Document section »
::::
The decision having been taken, we set off the following day to ride the 23km to Fuente De, a climb of around 750m, and arrived there in mid afternoon to find a friendly and impressively bearded man running a lovely mountain campsite complete with gnome garden. We stayed there a couple of nights, entranced by the beauty of the mountains, and had the good fortune to fall into chatting with a couple of Dutch tourists, conversation which continued into the night over beer and food.

Our day walking up in the mountains of the Picos was spectacular, but our plans to hike around a loop walk had to be abandoned in the face of increasingly Welsh-looking mist and drizzle. Not having a compass, and finding the trail poorly waymarked, we turned regretfully back. Of course soon thereafter the clouds appeared to lift from our side of the mountain, but it was still the right decision to have taken. We consoled ourselves with the views from the top cable car station out over the valley of Fuente De, including in the distance the track that we would be taking the following day. We returned to base camp, and spent a happy hour constructing a harness out of an Ortlieb pannier rucksack converter, two bungee cords, string, gaffer tape and a stick. The resulting contraption, we hoped, would allow me to tow Bramble up the track, taking most of the weight while Ali could walk beside, guiding, pushing and encouraging on the handlebars.

The following day dawned: the cheap digital watch we had bought in Potes duly waking us around half past six ready for an eight oclock departure. Soon after eight, I took up the harness, and we set off for the 800m climb up the track, me out in front carthorse-like and Ali steering. The harness generally worked like a charm (although we found that we had to attach it to the handlebars, rather than the front pannier racks which tended to produce a levitation of the front wheel and consequent steering difficulties for Ali). The chief problem was lack of traction on the steeper sections: lots of small rolly stones making it very hard to exert enough pull. However we made good progress, with plenty of stops for photogenic bovines along the way, and made the top in time for lunch. A group of fit mountain bikers, appearing in a cloud of sweat half an hour or so later after what must have been a tough climb, were startled to see our road tandem leaning nonchalently against the signpost announcing the top.
::::
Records
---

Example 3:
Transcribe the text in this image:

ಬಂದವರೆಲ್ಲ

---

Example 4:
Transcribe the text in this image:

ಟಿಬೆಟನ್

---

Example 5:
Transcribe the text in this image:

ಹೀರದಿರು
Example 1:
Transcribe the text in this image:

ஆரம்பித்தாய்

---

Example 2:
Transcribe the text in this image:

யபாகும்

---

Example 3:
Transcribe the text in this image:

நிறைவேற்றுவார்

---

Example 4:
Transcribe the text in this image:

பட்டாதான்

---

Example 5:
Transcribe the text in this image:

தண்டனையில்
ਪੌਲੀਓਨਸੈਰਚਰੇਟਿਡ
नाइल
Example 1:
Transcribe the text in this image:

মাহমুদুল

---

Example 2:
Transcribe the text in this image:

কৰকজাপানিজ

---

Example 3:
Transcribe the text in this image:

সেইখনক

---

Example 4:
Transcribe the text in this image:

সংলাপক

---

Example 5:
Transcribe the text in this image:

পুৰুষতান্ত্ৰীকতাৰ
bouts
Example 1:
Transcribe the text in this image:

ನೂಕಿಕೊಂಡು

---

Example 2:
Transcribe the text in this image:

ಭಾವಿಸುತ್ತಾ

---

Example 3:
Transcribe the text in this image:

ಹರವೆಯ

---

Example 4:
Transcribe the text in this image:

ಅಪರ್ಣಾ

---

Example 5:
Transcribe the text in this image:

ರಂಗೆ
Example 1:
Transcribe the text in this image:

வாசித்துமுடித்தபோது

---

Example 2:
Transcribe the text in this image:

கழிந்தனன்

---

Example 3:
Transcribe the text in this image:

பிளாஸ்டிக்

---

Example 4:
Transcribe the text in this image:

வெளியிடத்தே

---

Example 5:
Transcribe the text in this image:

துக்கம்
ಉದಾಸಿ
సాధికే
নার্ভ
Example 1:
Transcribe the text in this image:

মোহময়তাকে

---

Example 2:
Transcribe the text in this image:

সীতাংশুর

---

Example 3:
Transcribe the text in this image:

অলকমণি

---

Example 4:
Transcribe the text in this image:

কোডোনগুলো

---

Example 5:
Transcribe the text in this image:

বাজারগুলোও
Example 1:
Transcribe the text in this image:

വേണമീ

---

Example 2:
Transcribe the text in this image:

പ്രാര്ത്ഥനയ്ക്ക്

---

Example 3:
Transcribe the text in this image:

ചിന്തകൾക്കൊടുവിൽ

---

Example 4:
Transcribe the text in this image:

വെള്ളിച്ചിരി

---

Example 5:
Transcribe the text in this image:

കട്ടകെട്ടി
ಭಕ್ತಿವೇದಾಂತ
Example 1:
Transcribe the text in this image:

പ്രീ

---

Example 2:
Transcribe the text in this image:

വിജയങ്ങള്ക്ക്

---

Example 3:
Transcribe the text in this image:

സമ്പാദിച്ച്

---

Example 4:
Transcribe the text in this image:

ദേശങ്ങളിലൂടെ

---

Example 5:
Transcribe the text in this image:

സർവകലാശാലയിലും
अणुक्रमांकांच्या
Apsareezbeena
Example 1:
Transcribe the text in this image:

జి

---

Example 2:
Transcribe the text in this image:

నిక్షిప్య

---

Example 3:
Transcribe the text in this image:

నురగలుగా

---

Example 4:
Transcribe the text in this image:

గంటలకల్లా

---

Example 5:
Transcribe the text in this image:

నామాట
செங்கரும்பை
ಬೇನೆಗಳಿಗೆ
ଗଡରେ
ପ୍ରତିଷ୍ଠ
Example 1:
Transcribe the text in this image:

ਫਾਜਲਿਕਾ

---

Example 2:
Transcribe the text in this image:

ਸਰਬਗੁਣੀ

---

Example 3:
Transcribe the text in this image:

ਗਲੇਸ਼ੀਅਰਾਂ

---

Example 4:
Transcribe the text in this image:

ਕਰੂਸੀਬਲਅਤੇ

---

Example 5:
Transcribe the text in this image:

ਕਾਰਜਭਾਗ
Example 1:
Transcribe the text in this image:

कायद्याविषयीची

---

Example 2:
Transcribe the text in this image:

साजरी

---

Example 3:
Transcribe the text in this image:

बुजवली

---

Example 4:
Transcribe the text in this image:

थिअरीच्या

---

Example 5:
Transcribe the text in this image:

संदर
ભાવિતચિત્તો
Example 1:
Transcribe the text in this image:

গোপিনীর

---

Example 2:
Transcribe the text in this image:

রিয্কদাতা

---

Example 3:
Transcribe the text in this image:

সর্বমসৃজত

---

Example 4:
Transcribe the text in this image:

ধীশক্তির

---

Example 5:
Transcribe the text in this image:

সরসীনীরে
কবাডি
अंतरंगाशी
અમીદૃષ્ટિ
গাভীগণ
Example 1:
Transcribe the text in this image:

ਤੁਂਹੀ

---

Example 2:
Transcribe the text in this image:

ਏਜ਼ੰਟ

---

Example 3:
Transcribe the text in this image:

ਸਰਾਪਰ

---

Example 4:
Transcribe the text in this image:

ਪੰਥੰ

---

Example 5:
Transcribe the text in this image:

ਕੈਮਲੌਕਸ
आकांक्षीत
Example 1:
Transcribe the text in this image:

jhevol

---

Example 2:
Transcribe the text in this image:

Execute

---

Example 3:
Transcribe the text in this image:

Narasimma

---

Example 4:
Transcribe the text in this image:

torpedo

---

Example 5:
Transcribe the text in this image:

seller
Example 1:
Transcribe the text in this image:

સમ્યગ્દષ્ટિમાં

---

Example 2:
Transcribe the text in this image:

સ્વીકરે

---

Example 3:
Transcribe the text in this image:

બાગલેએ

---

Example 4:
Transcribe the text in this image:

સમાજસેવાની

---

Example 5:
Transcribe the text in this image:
::::
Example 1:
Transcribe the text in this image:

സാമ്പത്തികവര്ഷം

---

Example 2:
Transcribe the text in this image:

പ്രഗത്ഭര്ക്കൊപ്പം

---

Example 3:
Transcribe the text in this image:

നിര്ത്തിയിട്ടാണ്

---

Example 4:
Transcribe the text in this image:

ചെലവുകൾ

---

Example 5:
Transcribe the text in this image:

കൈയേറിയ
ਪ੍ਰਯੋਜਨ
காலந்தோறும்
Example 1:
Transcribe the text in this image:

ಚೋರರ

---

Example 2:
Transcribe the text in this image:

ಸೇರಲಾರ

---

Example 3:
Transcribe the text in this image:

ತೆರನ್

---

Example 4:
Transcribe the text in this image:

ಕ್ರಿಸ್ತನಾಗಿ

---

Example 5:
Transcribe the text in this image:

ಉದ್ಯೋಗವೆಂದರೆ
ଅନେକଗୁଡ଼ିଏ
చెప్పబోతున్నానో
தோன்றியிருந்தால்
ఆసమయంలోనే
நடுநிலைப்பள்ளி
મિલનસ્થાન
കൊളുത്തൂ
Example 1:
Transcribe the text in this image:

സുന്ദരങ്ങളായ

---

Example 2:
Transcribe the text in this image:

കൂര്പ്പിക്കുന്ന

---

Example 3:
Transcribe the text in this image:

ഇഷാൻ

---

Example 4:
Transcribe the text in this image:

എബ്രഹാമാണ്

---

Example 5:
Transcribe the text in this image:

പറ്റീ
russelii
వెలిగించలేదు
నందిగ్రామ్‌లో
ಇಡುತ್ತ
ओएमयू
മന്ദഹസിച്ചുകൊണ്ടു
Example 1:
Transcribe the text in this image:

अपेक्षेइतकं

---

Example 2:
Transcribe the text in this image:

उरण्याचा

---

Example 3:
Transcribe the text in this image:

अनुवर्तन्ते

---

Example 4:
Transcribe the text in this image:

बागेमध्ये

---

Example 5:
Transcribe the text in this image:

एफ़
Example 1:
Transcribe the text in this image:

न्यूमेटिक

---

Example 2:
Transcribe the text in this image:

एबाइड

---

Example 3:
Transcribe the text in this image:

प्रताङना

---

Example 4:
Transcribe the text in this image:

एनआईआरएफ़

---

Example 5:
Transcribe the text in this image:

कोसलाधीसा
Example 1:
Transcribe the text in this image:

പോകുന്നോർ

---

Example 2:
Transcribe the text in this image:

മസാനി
::::
Written problem » Continue the account of the tandem trip through the Picos mountains, picking up after its final sentence.

Expected output »
From the top it was a fabulous view over the peaks of the central Picos. After lunch and a cup of tea at the highest point of our trip so far, we dismantled the harness and cautiously descended the far side (remember we were still running on our one and only spare back tyre, and tearing it would have been awkward). Once back on tarmac, we had a very welcome hour or so of mostly freewheeling out of the Picos and down to the next campsite at Boca, feeling the pain in our lower calf muscles.

Boca is the original one-horse town: one main street, a bar and not much else. According to the map it was beside a lake. After pitching the tent we rode out through the chilly evening air to look for it: it seems like the lake must at one time have reached Boca but now the level is much lower and must have been for a long while, with well established trees and bushes growing on what was once the lake bed.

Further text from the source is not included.